L'abbé Hardy, qui nous raconte ce dialogue, ne nous dit pas si le Vénitien Titatarma passa le mauvais quart d'heure, mais il a soin de répéter que lui, sujet de Louis XVI, demeura trois mois dans ces cachots, rongé de vermine, sans chemise, misérable et malade. L'inspecteur de police le remit à la fin bien et dûment enchaîné aux autorités françaises, et on le reconduisit, une chaîne cadenassée à chacun de ses pieds et formant noeud sous le ventre d'un mulet rétif. Il passa de la sorte le mont Cenis, par le froid, par la neige, vêtu simplement d'un habit de camelot déchiré et les membres disloqués à chaque bond du mulet. On rencontre justement à mi-côte de la montagne une caravane de baladins montreurs de bêtes. L'odeur des fauves monte aux naseaux du mulet qui prend peur, galope et broie littéralement, secoue, torture son triste cavalier. Le voyage dura onze jours. A la fin d'octobre 1787, Hardy arrivait à Lyon au château de Pierre-Cise, où on l'enchaîna par le cou dans un cachot.
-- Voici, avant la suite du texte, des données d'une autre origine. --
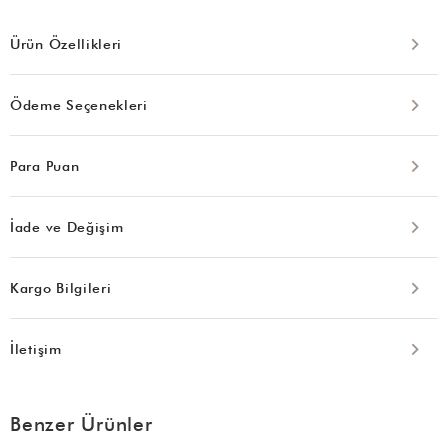
Ürün Özellikleri
Ödeme Seçenekleri
Para Puan
İade ve Değişim
Kargo Bilgileri
İletişim
Benzer Ürünler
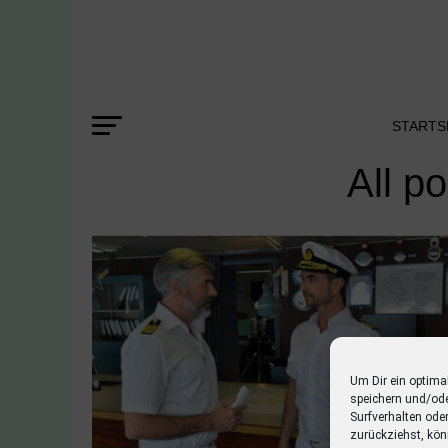
STARTS
All p
Um Dir ein optima
speichern und/od
Surfverhalten ode
zurückziehst, kön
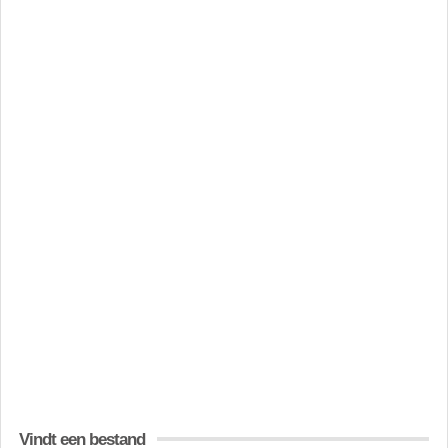
Vindt een bestand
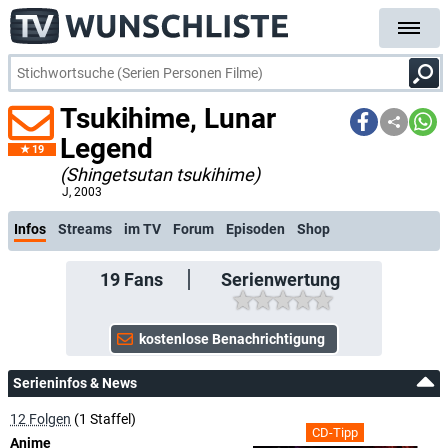
Tsukihime, Lunar
Legend
19
(Shingetsutan tsukihime)
kostenlose E-Mail-Benach
J
, 2003
Infos
Streams
im TV
Forum
Episoden
Shop
19
Fans
Serienwertung
Serieninfos & News
12 Folgen
(1 Staffel)
CD-Tipp
Anime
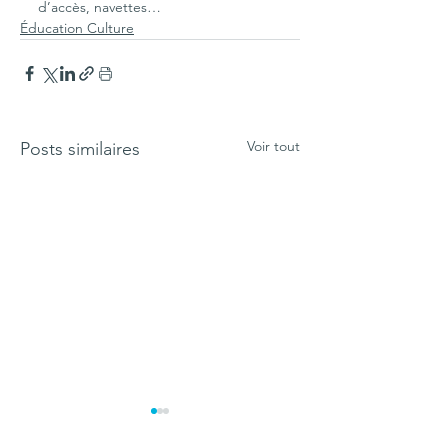
d’accès, navettes…
Éducation Culture
Voir tout
Posts similaires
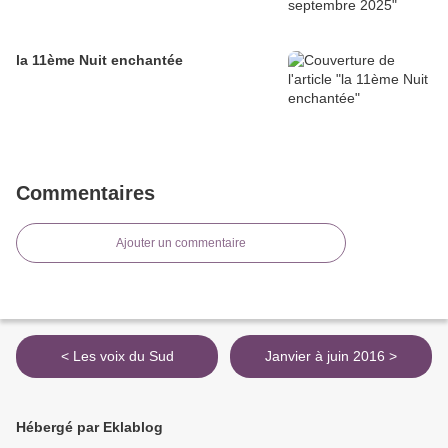
la 11ème Nuit enchantée
Commentaires
Ajouter un commentaire
< Les voix du Sud
Janvier à juin 2016 >
Hébergé par Eklablog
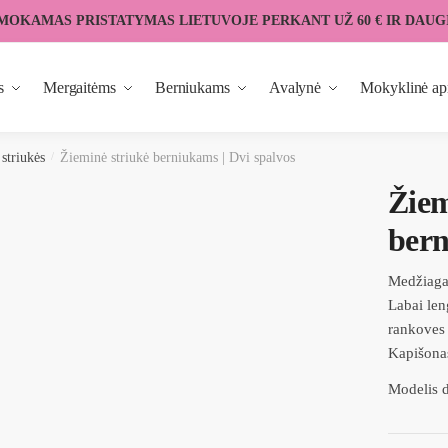
MOKAMAS PRISTATYMAS LIETUVOJE PERKANT UŽ 60 € IR DAUG
s
Mergaitėms
Berniukams
Avalynė
Mokyklinė ap
striukės
/
Žieminė striukė berniukams | Dvi spalvos
Žiem
bern
Medžiaga a
Labai len
rankoves 
Kapišonas
Modelis d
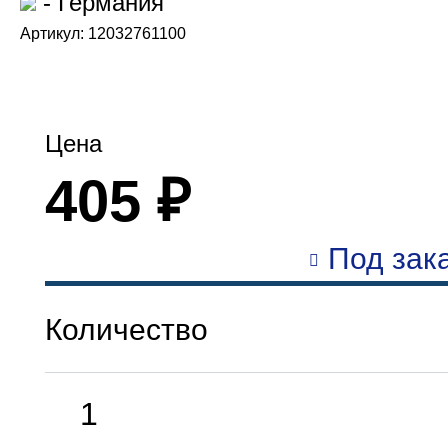
- Германия
Артикул: 12032761100
Цена
405 ₽
Под зака
Количество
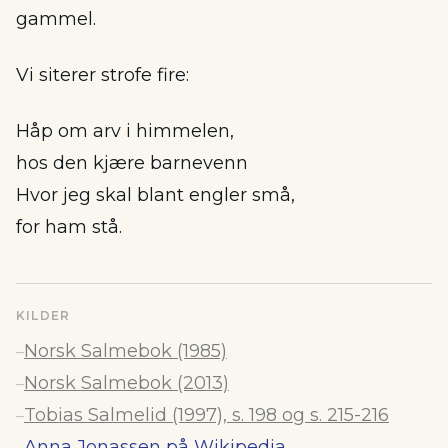
gammel.
Vi siterer strofe fire:
Håp om arv i himmelen,
hos den kjære barnevenn
Hvor jeg skal blant engler små,
for ham stå.
KILDER
Norsk Salmebok (1985)
–
Norsk Salmebok (2013)
–
Tobias Salmelid (1997), s. 198 og s. 215-216
–
Anna Jonassen på Wikipedia
–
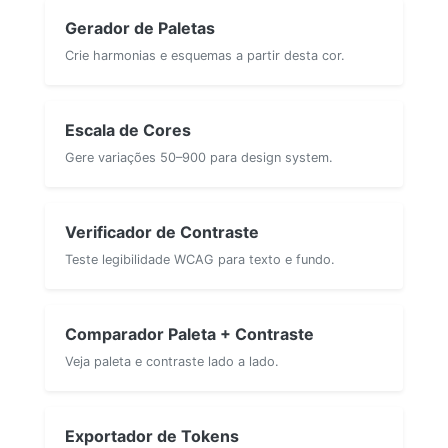
Gerador de Paletas
Crie harmonias e esquemas a partir desta cor.
Escala de Cores
Gere variações 50–900 para design system.
Verificador de Contraste
Teste legibilidade WCAG para texto e fundo.
Comparador Paleta + Contraste
Veja paleta e contraste lado a lado.
Exportador de Tokens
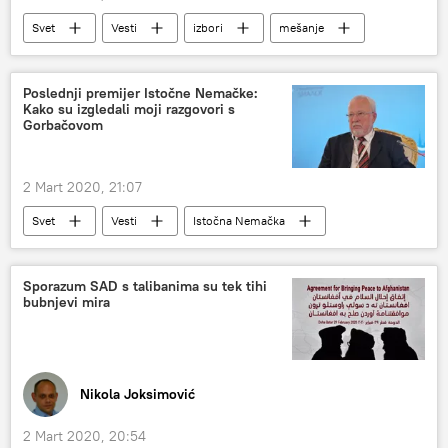
Svet
Vesti
izbori
mešanje
Bernard Berni Sanders
Poslednji premijer Istočne Nemačke:
Kako su izgledali moji razgovori s
Gorbačovom
2 Mart 2020, 21:07
Svet
Vesti
Istočna Nemačka
Mihail Gorbačov
Evropa
Sporazum SAD s talibanima su tek tihi
bubnjevi mira
Nikola Joksimović
2 Mart 2020, 20:54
On lui laissait pourtant les mains libres. Il résolut d'en profiter; il voulait mourir.
«J'avais soustrait à cinq visites d'Argus plusieurs morceaux de verre bien taillants. J'en choisis un en forme de lancette, je pilai le reste que j'avalais, et je m'ouvris les veines.
«D'abord ma main malhabile et peu au fait d'une opération qui exige de l'expérience et de la pratique, ne pouvait en venir à bout, je me martyrisais inutilement; mais enfin, réunissant tout mon courage, j'entrai le verre si profondément, que je fis jaillir le sang. Non content d'y avoir réussi, je fis une ligature à l'autre bras, et, devenu plus expert, je donnai un autre passage à mon sang par une large ouverture, et je souffris beaucoup, parce que le verre ne coupe pas, mais déchire.»
—C'est le seul sang, ajoute-t-il, que j'aie répandu de ma vie!
Puis il écrivit sur le mur, avec son doigt trempé dans ce sang: Je meurs innoc…, et s'évanouit.
«Je meurs innocent!» On le croirait parfois.
M. le commandant du château, le marquis de Belle-Cise, était absent lorsqu'on vint annoncer la tentative de suicide du prisonnier; mais sa femme entra dans le cachot et fit donner des soins à Hardy. Il revint à la vie, ou plutôt la vie le reprit, pour ainsi dire. Et avec la vie, l'espoir, la soif de salut. Rien ne prédispose à l'existence comme un suicide manqué. Jacques Hardy, nouvel Achille, résolut d'en échapper malgré les dieux. Il récapitula ses chances de succès, fit appel à ses parents, demanda du papier, écrivit—et cela dans l'ombre de la nuit—rima, adressa lettres sur lettres, composa ce Mémoire dont j'ai parlé et que j'ai cité, remua terre et ciel, compila, copia, versifia. Tous ses écrits sont un appel à la pitié. Aucune faiblesse pourtant.